In the ’80s and early ’90s, slightly softer versions suffused the broader culture via the era’s dreamboat celebrities (Lionel Richie, Andre Agassi, the members of Duran Duran) before crossing over into cheesy territory on the heads of Billy Ray Cyrus and Michael Bolton. But the cut retained its edge in the queer community. The gender-bending musicians Joan Jett, Patti Smith and Prince all sported the style, which was copied by many of their fans. “Queer people probably weren’t going to a mainstream salon, because that’s not a space where you were comfortable,” says Rachael Gibson, the London-based hair and beauty editor who runs an Instagram account called the Hair Historian. “But by nature of being a do-it-yourself thing, it became a powerful statement of being an outsider.” Still, a decade or so later, the hairstyle, by then a tragic mark of trying too hard, fell out of style in a big way.

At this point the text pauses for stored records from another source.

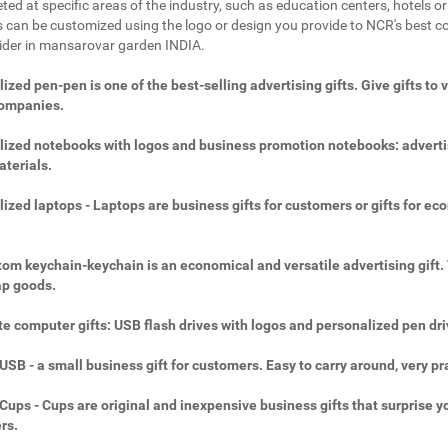
ted at specific areas of the industry, such as education centers, hotels or 
 can be customized using the logo or design you provide to NCR's best c
vider in mansarovar garden INDIA.
ized pen-pen is one of the best-selling advertising gifts. Give gifts to 
companies.
ized notebooks with logos and business promotion notebooks: adverti
aterials.
ized laptops - Laptops are business gifts for customers or gifts for ec
.
om keychain-keychain is an economical and versatile advertising gift.
ap goods.
e computer gifts: USB flash drives with logos and personalized pen dri
SB - a small business gift for customers. Easy to carry around, very pra
ups - Cups are original and inexpensive business gifts that surprise y
rs.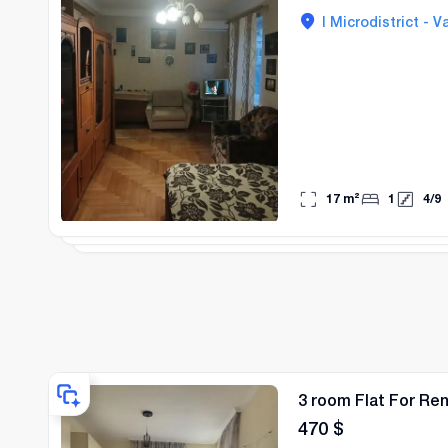
I Microdistrict - Va
17
m²
1
4
/
9
3 room Flat For Rent
470
$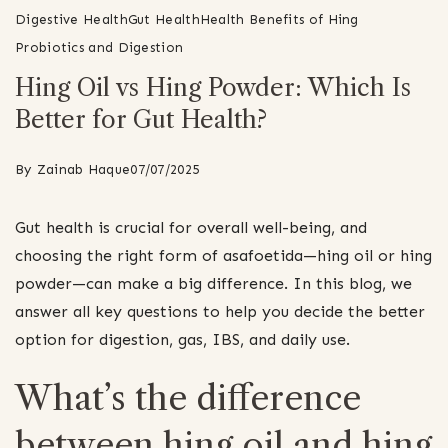
Digestive Health
Gut Health
Health Benefits of Hing
Probiotics and Digestion
Hing Oil vs Hing Powder: Which Is
Better for Gut Health?
By
Zainab Haque
07/07/2025
Gut health is crucial for overall well-being, and
choosing the right form of asafoetida—hing oil or hing
powder—can make a big difference. In this blog, we
answer all key questions to help you decide the better
option for digestion, gas, IBS, and daily use.
What’s the difference
between hing oil and hing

Perhaps, the mullet elicited such strong reactions because it refuses to be any one thing, sitting at the midpoint between long and short, masculine and feminine and tasteful and tacky. But if an inability to categorize causes discomfort in some, this sort of in-betweenness is just what some are looking for, especially at a time when gender and taste both feel, rightfully and crucially, so fluid. No wonder, then, that over the last five years the mullet has experienced a relative resurgence. Pop culture mainstays like Rihanna, who frequently returns to the style, and Miley Cyrus, whose choppy version has become a sort of signature, have brought the mullet back and cemented it as cool once again. It appeared in a multitude of fall 2022 runway shows, including Junya Watanabe’s ready-to-wear, in which models walked with seemingly haphazardly dyed versions, as well as punk leather jackets, and at Stella McCartney’s, which featured shaggier takes reminiscent of ’70s rockers. Palau is responsible for the mullets seen at Alexander McQueen spring 2022 show, some bleached and spiked in overt references to Bowie. The hairstylist recalls that the brand’s namesake founder was particularly fond of the style. “He loved the sense of play,” says Palau, “the short and long together.”

Play, yes, but what about power? Gen Z has made it especially clear that there’s a lot to fight back against. “Whether [it’s] the consciousness of climate change that they’ve been born into, then spending two years online and now a war going on, they recognize the world as extreme,” says Moya Luckett, a media historian and professor of celebrity culture at N.Y.U., who has noticed more frequent and more radical experimentation in her students’ looks in the past few years. “They’re interested in pushing buttons and boundaries.” At the same time, this generation recognizes that we’re in a postmodern era in which no one look is entirely in or out, or even all that likely to get a big reaction. It would be difficult to find someone who crosses the street to avoid a mullet in 2022. As Palau sees it, “It’s quite hard to shock people with your hair now because there are so many shocking things in the world.” The kids know, too, that aesthetics’ political potential only goes so far. But the mullet is a start, a gesture, a promise. And at a bare minimum, the style, often summed up as “business in the front, party in the back,” is pretty perfect for Zoom meetings.